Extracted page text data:
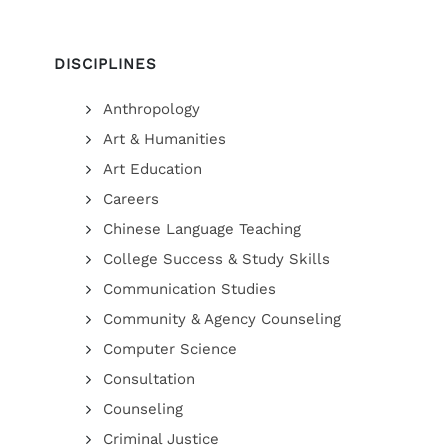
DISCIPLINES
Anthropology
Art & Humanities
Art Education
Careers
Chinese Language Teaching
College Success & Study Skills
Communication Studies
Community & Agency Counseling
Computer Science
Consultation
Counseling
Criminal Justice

WHAT THE EXERCISE ASKS: Whatever pictures the entries contain, omit them, and write the rest out exactly.

SOLUTION FOR THIS PROBLEM:
DISCIPLINES
Anthropology
Art & Humanities
Art Education
Careers
Chinese Language Teaching
College Success & Study Skills
Communication Studies
Community & Agency Counseling
Computer Science
Consultation
Counseling
Criminal Justice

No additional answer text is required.